■ 作業指示 ■
下にある石油と中東の緊張についての文章によると、2008年に石油の値段はいくらまで上がりましたか。

■ 元の文章 ■

☆ ☆ ☆ ☆ ☆ ☆ ☆

最近、世界ではイランや中東をめぐる緊張が高まっています。
ニュースでは戦争の話や石油価格の話がよく出てきますが、実はこの2つはとても深く関係しています。
ここでは、少し難しい話をとても簡単に説明します。
石油は世界で一番大事なもの
石油というとガソリンを思い浮かべる人が多いですが、実はそれだけではありません。
石油は
- トラック
- 飛行機
- 船
- 電気
- プラスチック
- 食べ物を運ぶ
- 肥料
- 建物の材料
など、世界のほとんどのものに関係しています。
つまり、
石油が高くなる = ほとんど全部の値段が上がる
ということです。
石油が高くなると世界はどうなる?
石油が高くなると、次のようなことが起こります。
- ガソリンが高くなる
- 物を運ぶお金が高くなる
- 食べ物が高くなる
- 電気代が上がる
- 物の値段が全部上がる
- 人がお金を使わなくなる
- 会社が儲からなくなる
- 景気が悪くなる
- 失業が増える
つまり、
石油価格が高くなると世界の景気が悪くなります。
専門家の中では
石油が1バレル150ドルくらいになると世界不況の可能性がかなり上がる
と言われています。
なぜ150ドルが危ないのか
昔、2008年に石油の値段が147ドルまで上がりました。
そのあとに起きたのがリーマンショックという大きな経済危機です。
そのため、多くの専門家が
150ドルは危険ライン
と考えています。
英国生活サイトが考えるシナリオ
ここからは英国生活サイトの考えです。
これはニュースではなく、あくまで一つの考え方です。
もし石油の価格がどんどん上がって150ドル近くになった場合、
世界の多くの国は景気が悪くなり、とても困ることになります。
イギリス、日本、ヨーロッパなどは石油を輸入している国なので、
石油が高くなると国全体が貧しくなってしまいます。
そうなると各国はこう考えます。
「このまま石油が高いままだと自分の国の経済が壊れてしまう」
つまり
戦争に反対と言い続けることができなくなる可能性があります。

☆ ☆ ☆ ☆ ☆ ☆ ☆

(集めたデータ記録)
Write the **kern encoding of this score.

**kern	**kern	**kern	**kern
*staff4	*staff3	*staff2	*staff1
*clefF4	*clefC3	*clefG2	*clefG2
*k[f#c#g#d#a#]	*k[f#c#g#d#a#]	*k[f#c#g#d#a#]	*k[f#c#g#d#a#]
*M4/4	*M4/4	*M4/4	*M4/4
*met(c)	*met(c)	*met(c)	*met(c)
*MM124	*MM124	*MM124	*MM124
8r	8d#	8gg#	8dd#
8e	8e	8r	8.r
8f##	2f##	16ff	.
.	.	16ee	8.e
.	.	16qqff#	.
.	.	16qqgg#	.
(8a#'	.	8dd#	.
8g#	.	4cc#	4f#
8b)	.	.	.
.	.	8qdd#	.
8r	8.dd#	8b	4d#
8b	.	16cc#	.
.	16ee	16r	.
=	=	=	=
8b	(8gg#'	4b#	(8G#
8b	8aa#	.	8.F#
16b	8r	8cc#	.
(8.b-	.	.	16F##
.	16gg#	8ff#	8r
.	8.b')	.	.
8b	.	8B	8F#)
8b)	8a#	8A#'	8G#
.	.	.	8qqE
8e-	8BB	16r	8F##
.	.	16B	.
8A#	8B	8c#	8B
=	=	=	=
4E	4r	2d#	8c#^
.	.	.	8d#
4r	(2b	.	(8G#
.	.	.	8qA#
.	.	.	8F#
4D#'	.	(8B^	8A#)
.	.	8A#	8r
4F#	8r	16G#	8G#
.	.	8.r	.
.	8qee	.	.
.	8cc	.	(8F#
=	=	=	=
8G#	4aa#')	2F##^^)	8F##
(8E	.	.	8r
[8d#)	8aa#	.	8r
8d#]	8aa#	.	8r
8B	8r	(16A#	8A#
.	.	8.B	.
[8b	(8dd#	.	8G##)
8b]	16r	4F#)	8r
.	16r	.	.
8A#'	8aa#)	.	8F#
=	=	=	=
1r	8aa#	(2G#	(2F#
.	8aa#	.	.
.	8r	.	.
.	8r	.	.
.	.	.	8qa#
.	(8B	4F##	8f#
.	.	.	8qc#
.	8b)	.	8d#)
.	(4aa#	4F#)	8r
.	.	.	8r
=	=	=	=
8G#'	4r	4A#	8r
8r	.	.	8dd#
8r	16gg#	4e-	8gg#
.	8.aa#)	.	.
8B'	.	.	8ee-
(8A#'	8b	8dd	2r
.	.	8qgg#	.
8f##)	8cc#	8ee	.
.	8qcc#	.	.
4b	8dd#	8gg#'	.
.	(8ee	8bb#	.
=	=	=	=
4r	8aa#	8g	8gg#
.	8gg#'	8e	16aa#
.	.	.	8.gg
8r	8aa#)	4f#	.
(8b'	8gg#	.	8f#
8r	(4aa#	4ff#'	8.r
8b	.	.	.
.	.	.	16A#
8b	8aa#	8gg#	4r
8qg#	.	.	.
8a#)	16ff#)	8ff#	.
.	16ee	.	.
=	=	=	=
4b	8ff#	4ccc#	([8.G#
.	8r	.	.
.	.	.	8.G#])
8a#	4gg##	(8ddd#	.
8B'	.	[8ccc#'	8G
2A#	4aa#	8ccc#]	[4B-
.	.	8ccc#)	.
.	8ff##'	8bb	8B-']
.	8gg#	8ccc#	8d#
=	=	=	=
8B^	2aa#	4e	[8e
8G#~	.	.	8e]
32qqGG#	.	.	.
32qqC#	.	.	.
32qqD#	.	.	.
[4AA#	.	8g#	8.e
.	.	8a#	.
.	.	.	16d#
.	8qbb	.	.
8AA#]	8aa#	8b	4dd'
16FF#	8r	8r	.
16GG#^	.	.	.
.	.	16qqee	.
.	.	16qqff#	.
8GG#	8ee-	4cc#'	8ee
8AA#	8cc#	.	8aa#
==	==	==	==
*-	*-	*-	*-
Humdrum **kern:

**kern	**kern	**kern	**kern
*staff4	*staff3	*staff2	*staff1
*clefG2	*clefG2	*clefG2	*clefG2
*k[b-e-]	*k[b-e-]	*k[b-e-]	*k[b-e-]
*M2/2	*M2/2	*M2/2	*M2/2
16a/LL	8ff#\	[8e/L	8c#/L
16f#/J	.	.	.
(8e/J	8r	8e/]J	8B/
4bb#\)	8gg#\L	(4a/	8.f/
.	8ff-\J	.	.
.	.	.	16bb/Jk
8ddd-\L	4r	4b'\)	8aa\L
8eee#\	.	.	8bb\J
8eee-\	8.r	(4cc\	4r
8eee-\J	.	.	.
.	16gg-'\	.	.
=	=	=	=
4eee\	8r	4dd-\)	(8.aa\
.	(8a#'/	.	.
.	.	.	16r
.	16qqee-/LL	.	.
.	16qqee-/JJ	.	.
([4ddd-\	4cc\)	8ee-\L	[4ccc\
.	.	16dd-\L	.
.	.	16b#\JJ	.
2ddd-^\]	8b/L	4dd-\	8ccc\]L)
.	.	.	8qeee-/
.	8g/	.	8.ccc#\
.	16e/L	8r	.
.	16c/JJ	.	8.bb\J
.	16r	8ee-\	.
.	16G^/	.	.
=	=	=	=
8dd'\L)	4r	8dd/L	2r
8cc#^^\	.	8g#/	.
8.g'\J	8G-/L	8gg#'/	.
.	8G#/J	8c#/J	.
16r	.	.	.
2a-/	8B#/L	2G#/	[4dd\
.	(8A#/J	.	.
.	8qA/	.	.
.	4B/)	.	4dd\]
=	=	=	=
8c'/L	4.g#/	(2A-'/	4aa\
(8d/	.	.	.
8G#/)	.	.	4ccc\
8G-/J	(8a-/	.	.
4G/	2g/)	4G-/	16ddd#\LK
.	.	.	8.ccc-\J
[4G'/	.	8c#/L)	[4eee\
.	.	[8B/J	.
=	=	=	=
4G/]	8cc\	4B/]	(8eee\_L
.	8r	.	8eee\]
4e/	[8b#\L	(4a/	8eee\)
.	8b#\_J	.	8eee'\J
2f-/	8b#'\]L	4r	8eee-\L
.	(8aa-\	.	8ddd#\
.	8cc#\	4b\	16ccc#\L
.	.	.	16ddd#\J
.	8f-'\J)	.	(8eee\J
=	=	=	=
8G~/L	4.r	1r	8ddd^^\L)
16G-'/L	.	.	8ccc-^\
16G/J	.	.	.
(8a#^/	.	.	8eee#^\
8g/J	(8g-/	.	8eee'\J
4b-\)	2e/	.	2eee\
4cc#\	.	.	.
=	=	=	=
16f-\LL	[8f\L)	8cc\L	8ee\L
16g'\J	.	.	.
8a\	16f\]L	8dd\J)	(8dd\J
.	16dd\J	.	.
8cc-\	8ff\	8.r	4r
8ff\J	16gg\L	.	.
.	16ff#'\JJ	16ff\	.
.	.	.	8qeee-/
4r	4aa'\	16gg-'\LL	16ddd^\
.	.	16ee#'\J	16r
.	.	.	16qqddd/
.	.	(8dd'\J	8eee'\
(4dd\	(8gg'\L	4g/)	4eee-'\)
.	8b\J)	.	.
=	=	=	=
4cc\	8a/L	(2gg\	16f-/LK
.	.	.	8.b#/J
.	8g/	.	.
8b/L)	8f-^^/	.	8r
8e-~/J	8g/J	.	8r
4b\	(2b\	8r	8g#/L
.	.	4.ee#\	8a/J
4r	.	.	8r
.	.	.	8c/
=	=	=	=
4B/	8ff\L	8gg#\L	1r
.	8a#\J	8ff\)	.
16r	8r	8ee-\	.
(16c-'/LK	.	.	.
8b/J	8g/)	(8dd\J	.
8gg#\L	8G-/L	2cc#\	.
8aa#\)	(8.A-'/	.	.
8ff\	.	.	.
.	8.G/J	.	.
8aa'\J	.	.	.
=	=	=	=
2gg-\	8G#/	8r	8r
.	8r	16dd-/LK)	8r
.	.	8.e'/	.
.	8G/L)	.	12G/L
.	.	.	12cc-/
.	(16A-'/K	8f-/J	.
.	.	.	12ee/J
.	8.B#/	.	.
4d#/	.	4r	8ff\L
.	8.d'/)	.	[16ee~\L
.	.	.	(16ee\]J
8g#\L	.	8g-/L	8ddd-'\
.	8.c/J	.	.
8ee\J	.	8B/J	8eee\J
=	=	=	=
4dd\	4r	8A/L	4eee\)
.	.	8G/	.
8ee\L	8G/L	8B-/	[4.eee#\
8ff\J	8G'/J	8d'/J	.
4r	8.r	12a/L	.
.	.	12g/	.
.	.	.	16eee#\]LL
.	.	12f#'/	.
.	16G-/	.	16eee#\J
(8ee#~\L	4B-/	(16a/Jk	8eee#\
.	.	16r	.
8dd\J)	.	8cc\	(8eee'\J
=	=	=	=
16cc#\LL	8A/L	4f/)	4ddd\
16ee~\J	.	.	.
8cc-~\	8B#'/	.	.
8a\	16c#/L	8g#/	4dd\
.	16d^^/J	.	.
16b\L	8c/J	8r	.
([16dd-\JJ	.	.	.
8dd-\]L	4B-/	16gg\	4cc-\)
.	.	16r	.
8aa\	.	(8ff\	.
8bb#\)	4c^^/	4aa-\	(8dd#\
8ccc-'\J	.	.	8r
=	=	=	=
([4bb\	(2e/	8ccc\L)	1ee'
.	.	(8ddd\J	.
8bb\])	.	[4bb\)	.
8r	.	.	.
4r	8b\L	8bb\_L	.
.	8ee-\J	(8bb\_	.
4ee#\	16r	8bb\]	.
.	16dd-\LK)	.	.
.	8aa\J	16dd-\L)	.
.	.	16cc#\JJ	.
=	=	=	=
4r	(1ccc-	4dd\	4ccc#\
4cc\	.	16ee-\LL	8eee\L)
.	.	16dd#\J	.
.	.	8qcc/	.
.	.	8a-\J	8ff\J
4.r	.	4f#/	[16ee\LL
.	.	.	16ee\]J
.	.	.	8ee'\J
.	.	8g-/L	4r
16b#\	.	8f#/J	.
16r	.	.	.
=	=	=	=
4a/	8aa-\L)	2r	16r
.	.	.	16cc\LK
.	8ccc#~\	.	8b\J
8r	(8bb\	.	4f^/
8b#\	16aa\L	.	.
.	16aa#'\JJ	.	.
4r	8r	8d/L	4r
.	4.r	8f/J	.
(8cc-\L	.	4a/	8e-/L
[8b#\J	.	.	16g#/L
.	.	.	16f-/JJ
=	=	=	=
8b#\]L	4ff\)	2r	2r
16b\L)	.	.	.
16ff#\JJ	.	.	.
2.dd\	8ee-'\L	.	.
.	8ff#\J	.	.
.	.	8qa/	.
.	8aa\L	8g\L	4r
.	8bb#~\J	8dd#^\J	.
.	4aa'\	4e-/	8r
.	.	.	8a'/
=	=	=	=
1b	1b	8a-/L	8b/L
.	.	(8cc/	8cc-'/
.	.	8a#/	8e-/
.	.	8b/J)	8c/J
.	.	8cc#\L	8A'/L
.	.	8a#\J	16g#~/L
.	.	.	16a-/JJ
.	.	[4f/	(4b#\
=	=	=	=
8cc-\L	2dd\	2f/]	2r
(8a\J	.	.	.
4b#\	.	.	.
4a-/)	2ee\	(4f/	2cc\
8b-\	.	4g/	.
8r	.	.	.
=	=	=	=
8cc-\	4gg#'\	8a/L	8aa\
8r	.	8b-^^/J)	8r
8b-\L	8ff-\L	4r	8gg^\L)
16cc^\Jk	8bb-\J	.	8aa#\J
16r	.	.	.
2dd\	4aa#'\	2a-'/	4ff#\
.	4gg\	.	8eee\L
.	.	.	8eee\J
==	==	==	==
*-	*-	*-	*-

☆ ☆ ☆ ☆ ☆ ☆ ☆

■ 作業結果 ■
147ドルまで上がりました。